Estávamos conversando despreocupadamente entre uma cerveja e outra quando o meu amigo me olhou, pensativamente, e disse, com a gravidade de quem profere um aforisma de Nietzsche:
— Acredito que você precisa começar a pensar em escrever a sua autobiografia.
A frase, assim dita, me pegou de surpresa. Nunca pensara em tal possibilidade, muito embora, na imaginação das pessoas da família e da maioria dos amigos, todas as histórias que escrevo são autobiográficas — o que prova que sou mesmo louco.
— Não posso, Flávio.

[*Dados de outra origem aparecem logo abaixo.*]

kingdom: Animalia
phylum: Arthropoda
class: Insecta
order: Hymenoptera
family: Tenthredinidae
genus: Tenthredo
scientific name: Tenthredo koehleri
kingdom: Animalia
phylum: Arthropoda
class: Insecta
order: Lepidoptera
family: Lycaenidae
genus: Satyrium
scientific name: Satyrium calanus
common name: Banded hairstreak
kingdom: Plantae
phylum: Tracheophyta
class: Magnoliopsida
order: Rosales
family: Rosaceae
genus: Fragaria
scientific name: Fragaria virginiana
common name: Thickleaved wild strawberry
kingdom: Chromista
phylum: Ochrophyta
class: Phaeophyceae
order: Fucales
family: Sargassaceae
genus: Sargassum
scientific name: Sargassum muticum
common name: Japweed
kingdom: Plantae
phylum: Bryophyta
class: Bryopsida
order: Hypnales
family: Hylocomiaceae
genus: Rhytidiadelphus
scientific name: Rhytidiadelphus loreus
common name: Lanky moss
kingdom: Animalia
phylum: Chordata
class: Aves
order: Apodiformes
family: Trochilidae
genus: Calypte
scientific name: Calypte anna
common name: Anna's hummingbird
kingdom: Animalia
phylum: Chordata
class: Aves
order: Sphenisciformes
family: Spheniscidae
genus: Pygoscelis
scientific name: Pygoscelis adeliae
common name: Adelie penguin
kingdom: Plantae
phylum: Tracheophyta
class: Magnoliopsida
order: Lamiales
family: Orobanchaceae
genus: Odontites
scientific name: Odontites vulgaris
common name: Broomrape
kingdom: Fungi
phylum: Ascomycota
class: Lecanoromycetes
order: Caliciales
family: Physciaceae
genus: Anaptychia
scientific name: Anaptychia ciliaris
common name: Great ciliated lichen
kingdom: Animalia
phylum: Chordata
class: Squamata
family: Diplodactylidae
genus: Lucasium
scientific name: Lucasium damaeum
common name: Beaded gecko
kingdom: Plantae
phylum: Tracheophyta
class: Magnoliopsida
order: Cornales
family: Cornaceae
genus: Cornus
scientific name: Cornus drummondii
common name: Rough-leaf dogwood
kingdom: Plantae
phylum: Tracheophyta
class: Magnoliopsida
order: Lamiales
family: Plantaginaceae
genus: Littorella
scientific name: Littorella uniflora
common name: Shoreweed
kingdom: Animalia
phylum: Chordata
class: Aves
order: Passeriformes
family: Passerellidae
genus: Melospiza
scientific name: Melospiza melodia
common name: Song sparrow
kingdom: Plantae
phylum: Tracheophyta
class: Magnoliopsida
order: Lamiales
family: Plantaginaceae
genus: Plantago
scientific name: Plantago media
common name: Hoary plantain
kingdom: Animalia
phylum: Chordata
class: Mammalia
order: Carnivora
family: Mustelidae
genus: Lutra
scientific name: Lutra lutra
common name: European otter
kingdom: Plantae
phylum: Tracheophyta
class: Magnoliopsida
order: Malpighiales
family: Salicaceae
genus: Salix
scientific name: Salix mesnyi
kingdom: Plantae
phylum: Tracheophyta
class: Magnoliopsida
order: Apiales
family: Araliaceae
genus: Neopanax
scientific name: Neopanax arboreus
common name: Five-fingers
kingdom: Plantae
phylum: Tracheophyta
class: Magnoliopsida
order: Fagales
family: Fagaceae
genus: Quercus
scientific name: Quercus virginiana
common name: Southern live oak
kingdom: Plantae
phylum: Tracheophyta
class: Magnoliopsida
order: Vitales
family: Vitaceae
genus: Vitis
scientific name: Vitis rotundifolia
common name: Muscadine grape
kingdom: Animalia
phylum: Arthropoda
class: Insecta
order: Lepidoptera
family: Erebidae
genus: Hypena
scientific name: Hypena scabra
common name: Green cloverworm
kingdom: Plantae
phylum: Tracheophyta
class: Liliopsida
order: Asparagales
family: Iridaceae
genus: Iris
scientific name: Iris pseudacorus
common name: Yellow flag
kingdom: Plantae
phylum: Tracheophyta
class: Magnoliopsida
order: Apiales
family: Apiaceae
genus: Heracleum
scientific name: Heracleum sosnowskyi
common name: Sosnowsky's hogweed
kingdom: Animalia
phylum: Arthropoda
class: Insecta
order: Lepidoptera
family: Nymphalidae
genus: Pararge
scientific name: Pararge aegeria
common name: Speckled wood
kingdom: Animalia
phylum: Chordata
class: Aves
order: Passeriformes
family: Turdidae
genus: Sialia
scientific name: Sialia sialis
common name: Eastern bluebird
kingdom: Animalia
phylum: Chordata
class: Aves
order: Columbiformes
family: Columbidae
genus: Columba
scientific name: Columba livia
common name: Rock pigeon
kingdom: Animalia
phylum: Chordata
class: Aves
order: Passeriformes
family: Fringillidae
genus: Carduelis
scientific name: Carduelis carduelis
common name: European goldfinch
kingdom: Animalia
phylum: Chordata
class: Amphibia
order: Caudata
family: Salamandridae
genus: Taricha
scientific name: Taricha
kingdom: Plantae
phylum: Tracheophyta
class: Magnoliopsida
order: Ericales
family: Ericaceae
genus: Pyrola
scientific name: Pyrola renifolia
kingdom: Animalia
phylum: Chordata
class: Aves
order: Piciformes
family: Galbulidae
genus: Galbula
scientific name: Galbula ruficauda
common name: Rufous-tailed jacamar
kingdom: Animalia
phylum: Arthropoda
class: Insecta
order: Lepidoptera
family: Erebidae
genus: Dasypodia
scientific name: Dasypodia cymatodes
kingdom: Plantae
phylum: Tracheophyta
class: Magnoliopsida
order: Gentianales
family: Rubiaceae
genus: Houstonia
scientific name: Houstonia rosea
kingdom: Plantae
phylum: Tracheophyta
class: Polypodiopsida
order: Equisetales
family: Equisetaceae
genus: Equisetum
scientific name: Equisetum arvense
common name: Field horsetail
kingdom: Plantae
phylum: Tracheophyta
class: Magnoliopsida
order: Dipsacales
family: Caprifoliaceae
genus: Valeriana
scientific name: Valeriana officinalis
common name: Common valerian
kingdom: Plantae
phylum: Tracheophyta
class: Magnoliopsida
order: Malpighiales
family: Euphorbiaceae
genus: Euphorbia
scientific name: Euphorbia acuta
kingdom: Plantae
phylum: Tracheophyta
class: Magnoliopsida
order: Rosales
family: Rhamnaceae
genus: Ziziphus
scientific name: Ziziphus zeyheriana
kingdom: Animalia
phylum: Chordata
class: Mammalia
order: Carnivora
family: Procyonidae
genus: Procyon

A minha vida é desinteressante, não aconteceu tanta coisa assim, que mereça ser contada num livro.
— Acho que você está enganado. Para começo de conversa, nenhuma vida é totalmente desinteressante: tudo que você precisa é “dar um trato” nas partes mais confusas, cortar as partes chatas, estender os episódios picantes.
— Mas se eu fizer isso, vou estar falsificando a minha própria biografia.
— O que, convenhamos, é tão errado quanto roubar num jogo de paciência. Um crime sem vítimas, amigo falsário.
— Tenho as minhas dúvidas se é mesmo assim. Existe muita gente viva que me conhece, que pode me desmascarar. Sem falar que muita gente pode ficar ofendida por faltar na minha biografia.
— Ambos os problemas são bem fáceis de resolver. Você resolve os dois simplesmente apresentando a obra como se fosse um romance, de forma que somente quem leia tenha ideia de que se trata de um texto autobiográfico. Considerando o nível geral de leitura das pessoas desta cidade e redondezas, garanto que vai demorar duas décadas para que as pessoas percebam que estão faltando no seu texto porque, provavelmente, as pessoas que vão ler o livro dificilmente serão as mesmas que nele aparecem, ou deveriam aparecer. Mas, fora de toda dúvida, a melhor maneira de resolver este problema é deixar para publicar a sua autobiografia quando normalmente as autobiografias são publicadas, depois que você já estiver de caixão encomendado.
— Vou então escrevê-la agora para quê, meu amigo?
— Para quê, ora bolas! Pense, camarada, pense! O tempo haverá de passar, e você vai ao longo da vida esquecendo os detalhes de tudo que viveu. Na pior das hipóteses, você precisa começar a escrever para guardar registro, cara. O pior dos escritores, na pior das hipóteses, tem a obrigação de, pelo menos, ser um cronista de seu tempo. Se você não registrar o mundo em que viveu, você não terá cumprido sua principal missão.
Não acredito que tenha alguma “missão” específica nesse mundo (ou não acreditava), mas aquelas palavras me atingiram em um ponto sensível. Muito depois de terminar a conversa, pagar a conta e voltar para casa eu vim pensando. O pior dos escritores, na pior das hipóteses, tem a obrigação de, pelo menos, ser um cronista de seu tempo. É, parece que chegou a hora de começar a escrever o primeiro volume da minha autobiografia. Pode ser menos interessante do que eu pensava, mas sempre posso “siliconar” acrescentando um dragão ou dois, ou uma sociedade secreta, ou uma aparição de fantasma.